Recently, a number of things have happened to me. In May, I traveled to to Moncton to participate in Post-partum Doula Training taught by Susan Martensen, CD(DONA), PCD(DONA). It was an AMAZING opportunity to meet some very incredible women, learn their stories, and feel the support and energy that comes from women who are passionate about birth. It was a small group ranging from women my own age to women in their sixties, some of whom had experienced some very heart-wrenching experiences, leading them to want to make birth better for others and support mothers in that difficult post-partum period.
I broke down in tears a number of times in this workshop, particularly when we were talking about loss. One woman in the workshop had experienced multiple stillbirths. Another had a low-birth weight baby in a remote community and was air-lifted to a major city immediately after delivery. I realized that even though I have a healthy child, like so many others, I experienced a loss of experience. Not even to have a birth filled with rainbows and sunshine, but being able to touch my baby, breastfeed my baby, and live as a family in those early weeks after her birth.
I left realizing that I had not yet grieved, or processed, or even really talked about my experience with my husband. We came home from the hospital and then had a baby to look after, and then another baby...this probably happens with more moms than I realized.
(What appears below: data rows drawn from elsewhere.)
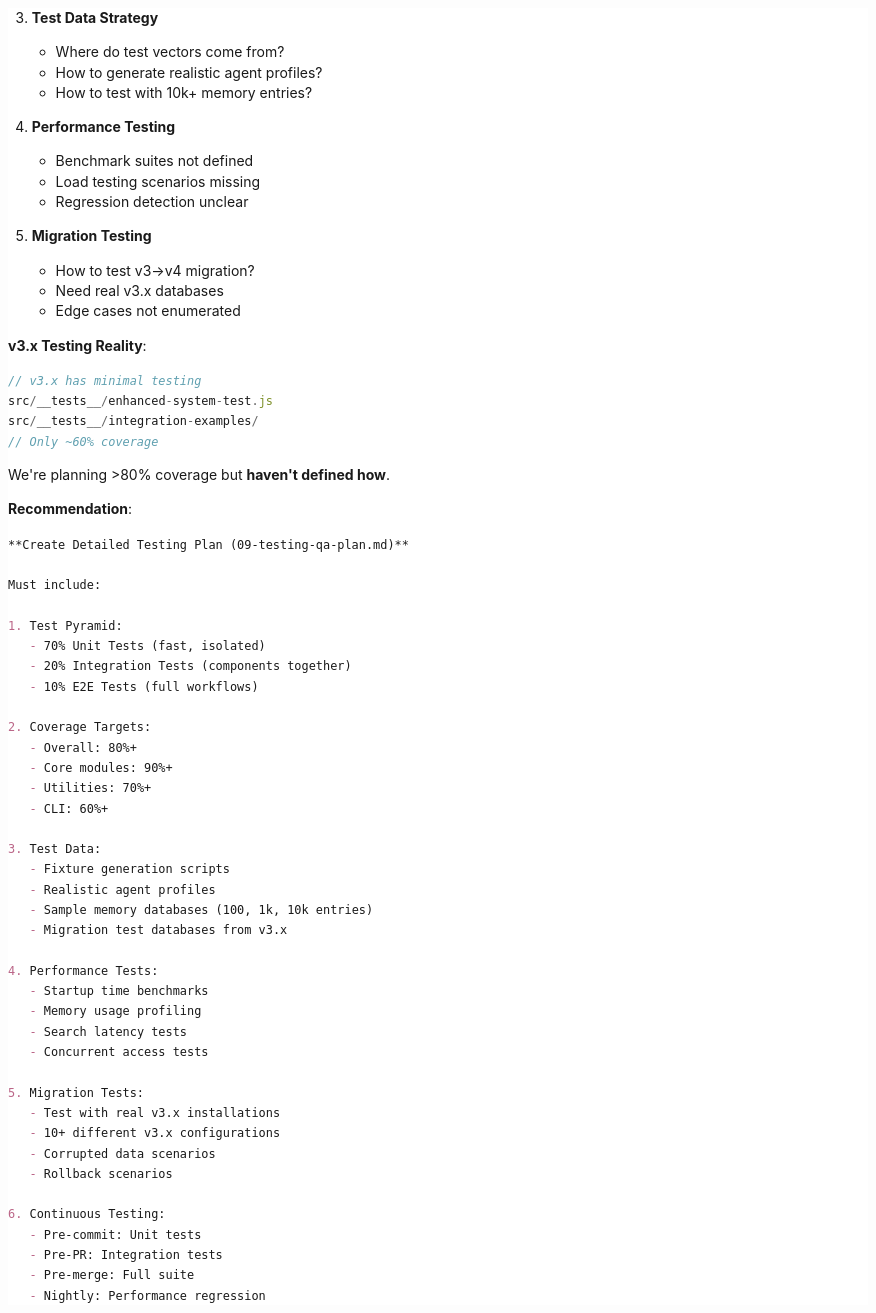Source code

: 3. **Test Data Strategy**
   - Where do test vectors come from?
   - How to generate realistic agent profiles?
   - How to test with 10k+ memory entries?

4. **Performance Testing**
   - Benchmark suites not defined
   - Load testing scenarios missing
   - Regression detection unclear

5. **Migration Testing**
   - How to test v3→v4 migration?
   - Need real v3.x databases
   - Edge cases not enumerated

**v3.x Testing Reality**:
```javascript
// v3.x has minimal testing
src/__tests__/enhanced-system-test.js
src/__tests__/integration-examples/
// Only ~60% coverage
```

We're planning >80% coverage but **haven't defined how**.

**Recommendation**:
```markdown
**Create Detailed Testing Plan (09-testing-qa-plan.md)**

Must include:

1. Test Pyramid:
   - 70% Unit Tests (fast, isolated)
   - 20% Integration Tests (components together)
   - 10% E2E Tests (full workflows)

2. Coverage Targets:
   - Overall: 80%+
   - Core modules: 90%+
   - Utilities: 70%+
   - CLI: 60%+

3. Test Data:
   - Fixture generation scripts
   - Realistic agent profiles
   - Sample memory databases (100, 1k, 10k entries)
   - Migration test databases from v3.x

4. Performance Tests:
   - Startup time benchmarks
   - Memory usage profiling
   - Search latency tests
   - Concurrent access tests

5. Migration Tests:
   - Test with real v3.x installations
   - 10+ different v3.x configurations
   - Corrupted data scenarios
   - Rollback scenarios

6. Continuous Testing:
   - Pre-commit: Unit tests
   - Pre-PR: Integration tests
   - Pre-merge: Full suite
   - Nightly: Performance regression

```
I initially enrolled in the class to help provide better customer service for our families, and because I do feel very strongly that a mom should be allowed to recover and rest after giving birth, perhaps I would do a small amount of post-partum doula work in order to retain my certification. While I was in the workshop, I did have the distinct feeling that I was not meant to be there, and I have only had that feeling at one other time in my life, and it was a time that changed the path of my life completely. So I took it pretty seriously. I'm still not sure my intuition was trying to tell me, but I do know that what came out of it was that I made a very good friend with someone who has come to be a kind of mentor to me, and I met some amazing women and learned a lot of really wonderful information. And I learned that I still need to grieve.
You may also know that we've become sponsors on Sweet Salty, the blog of author Kate Inglis, herself a babylost parent. While I can never compare my experience to hers, it has made me more compassionate, more understanding, and more aware of the impact of experience, particularly the birth experience, and the grieving that sometimes has to take place along with the joy.
It's taken me five years to learn. I feel like I can finally move on.